PWMU.CO – Dalam rangka menyemarakan bulan suci Ramadhan 1446 H dan meningkatkan syiar Islam, Takmir Masjid Manarul Islam Pimpinan Ranting Muhammadiyah (PRM) Sekaran, Kecamatan Sekaran, Kabupaten Lamongan, menggelar berbagai kegiatan.
Di antaranya adalah pembagian takjil setiap sore, sholat tarawih dan kultum, kultum subuh, tadarus bersama, tahsin, serta ujian terbuka tahfidz al-Qur’an.
Tidak ketinggalan, kajian menjelang berbuka puasa juga menjadi salah satu kegiatan yang semakin meriah.
Untuk memberikan kenyamanan selama ibadah berjamaah, takmir masjid telah melakukan beberapa perbaikan fasilitas, termasuk pemasangan AC berkapasitas 7 PK.
Hal ini menjadikan Masjid Manarul Islam lebih sejuk, meskipun beberapa jamaah mengaku merasa kedinginan karena belum terbiasa dengan pendingin udara tersebut.
Selain itu, untuk menciptakan suasana sholat tarawih yang khusyuk, takmir masjid bekerja sama dengan PRM Sekaran mendatangkan dua santri dari Pondok Pesantren Al-Mizan Muhammadiyah Lamongan, yaitu Sabbih Musafaq dan Umar Abdul Aziz.
Kedua santri ini, meski masih duduk di kelas 4 Diniyah (setara kelas 10 Aliyah), memiliki kedewasaan, mental, dan aura kesantrian yang sangat terasa.
Mereka dipercaya menjadi imam sholat Maghrib, Isya, tarawih, dan subuh secara bergantian.
Suara mereka yang lantang dan irama bacaan yang merdu membuat jamaah merasa seperti berada di Masjidil Haram atau Masjid Nabawi.
Tak jarang, air mata jamaah menetes karena terharu mendengarkan bacaan yang penuh khushu.

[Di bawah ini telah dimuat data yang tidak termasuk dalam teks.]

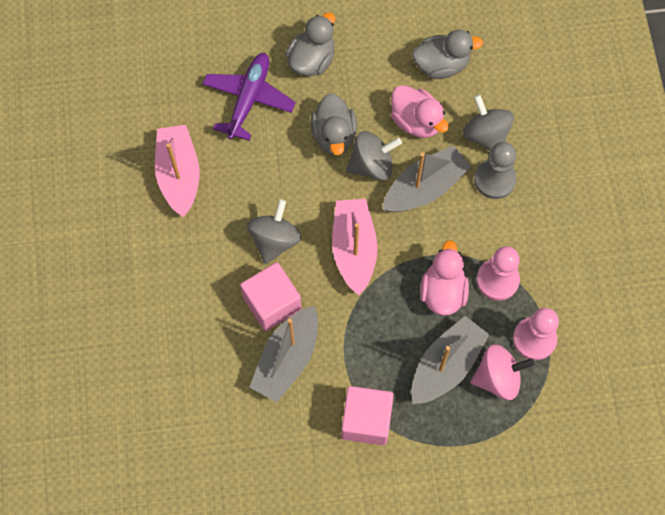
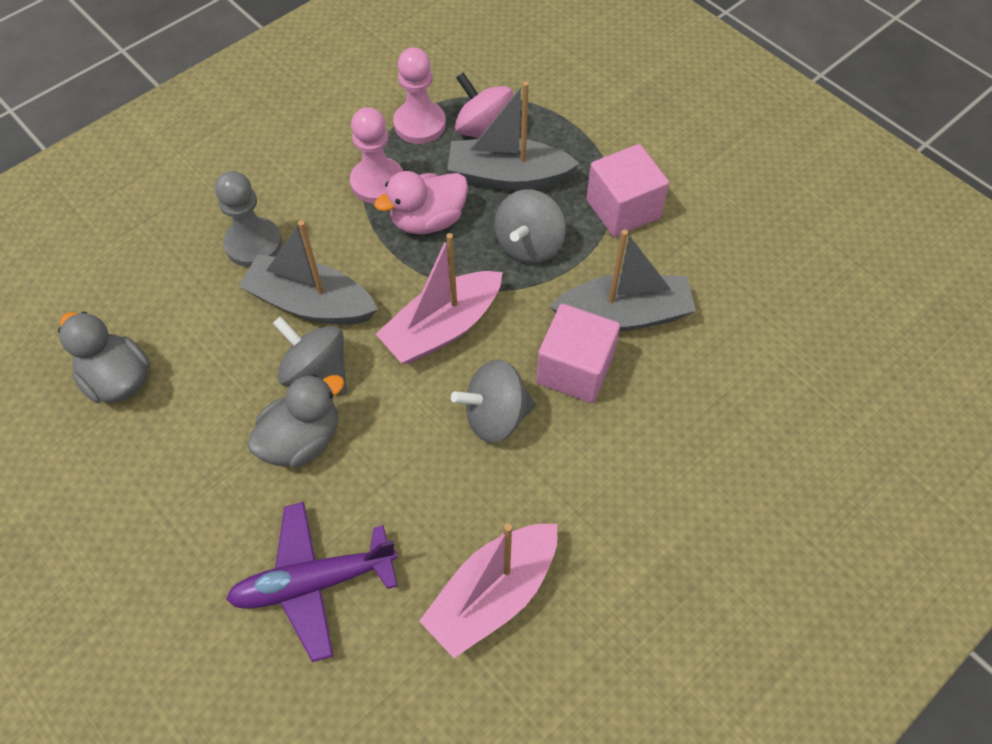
camera: 125 degrees left, 10 degrees down
(312, 60) = (198, 540): grey duck -> none
(416, 121) = (222, 361): pink duck -> none
(486, 135) = (197, 281): grey spinning top -> grey spinning top (529, 245)

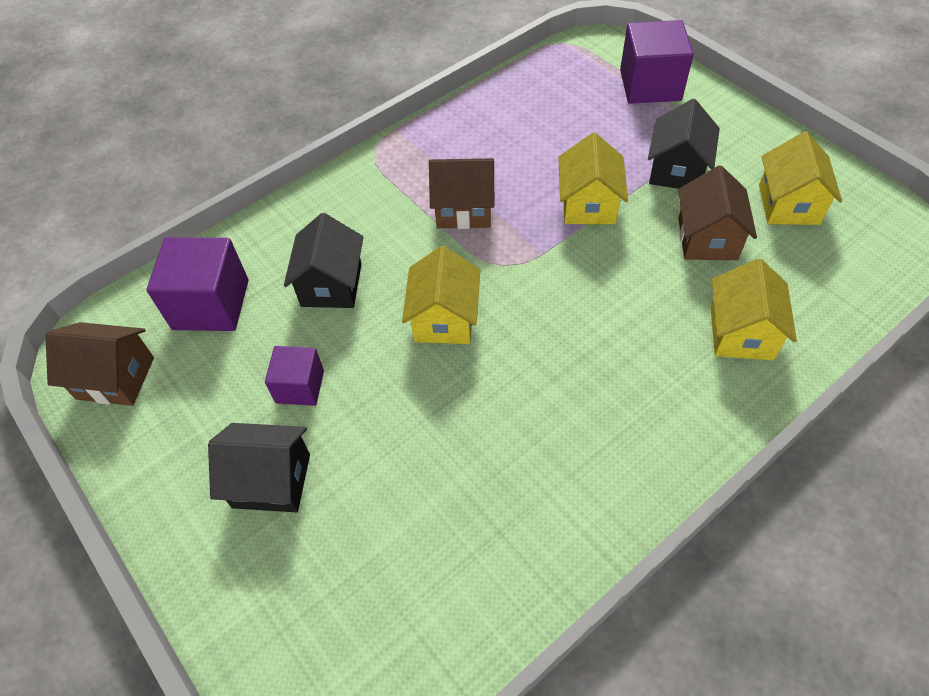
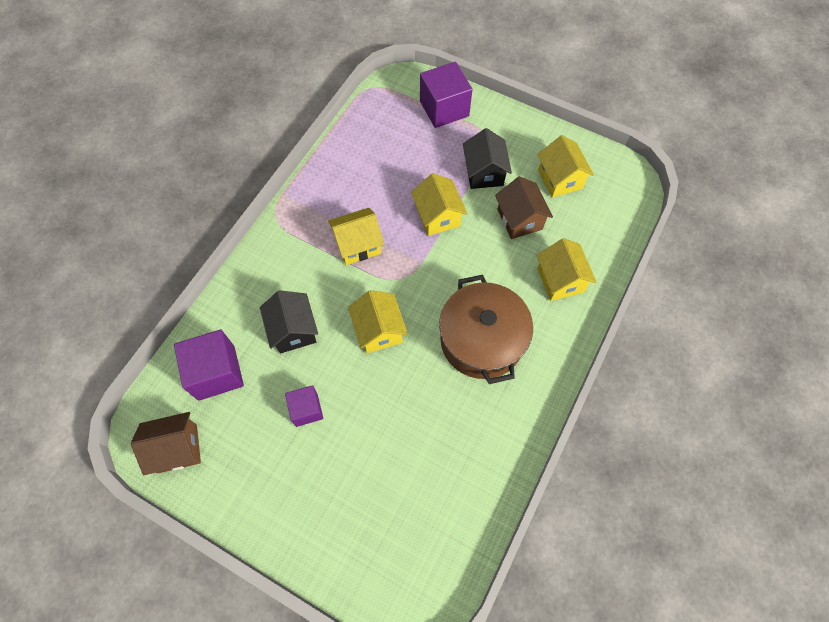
camera: 25 degrees left, 10 degrees up
(271, 480) = (318, 478): black house -> none
(464, 209) = (358, 245): brown house -> yellow house
(587, 376) = (481, 340): none -> brown pot

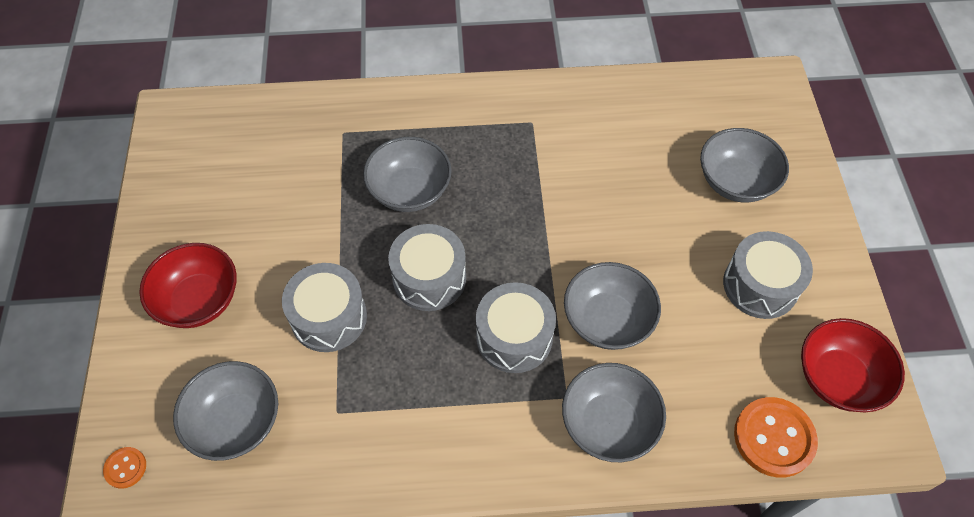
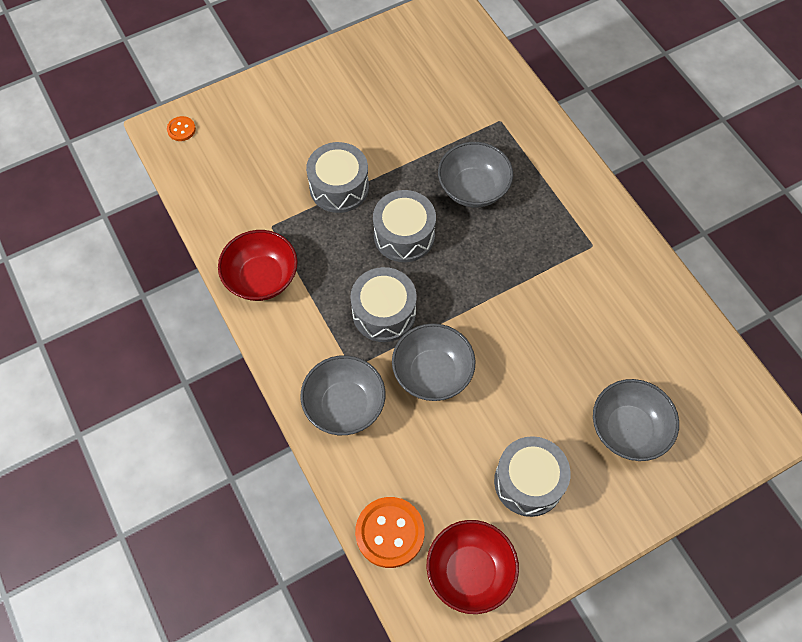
camera: 65 degrees right, 5 degrees up
(199, 300) = (312, 105): red bowl -> red bowl (262, 278)
(236, 422) = (237, 172): grey bowl -> none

Ketua Takmir Masjid Manarul Islam, Muhammad Amin, menjelaskan bahwa selain menjadi imam, kedua santri juga diberi jadwal untuk memberikan kultum (kuliah tujuh menit) sebagai sarana melatih kemampuan berbicara di depan umum.
Mereka juga membimbing adik-adik TPQ dalam hafalan dan tahsin Al-Qur’an. Di akhir Ramadhan nanti, para santri TPQ Masjid Manarul Islam akan mengikuti ujian terbuka tahfidz sesuai kemampuan masing-masing dalam menghafal al-Qur’an.
“Mari kita dukung dan saksikan ujian terbuka tersebut. Semoga akan lahir generasi yang sholeh, cerdas, dan menjadi hafidz-hafidzah al-Qur’an,” harapnya.
Kajian Menjelang Berbuka Program kajian menjelang berbuka puasa telah menjadi agenda rutin yang diadakan Takmir Masjid Manarul Islam setiap tahun.
Pada tahun ini, kajian akan dilaksanakan sebanyak tujuh kali, dengan lima kali bertempat di Masjid Manarul Islam dan dua kali di Mushola Sabilut Taqwa.
Acara dimulai pukul 16.30 WIB dan berakhir saat adzan Maghrib tiba. Untuk membatalkan puasa, para jamaah akan diberikan takjil berupa tiga butir kurma, teh hangat, dan air mineral.
Setelah sholat Maghrib berjamaah, jamaah akan diajak menikmati hidangan seperti rawon, soto, atau kare ayam yang disajikan secara bergantian.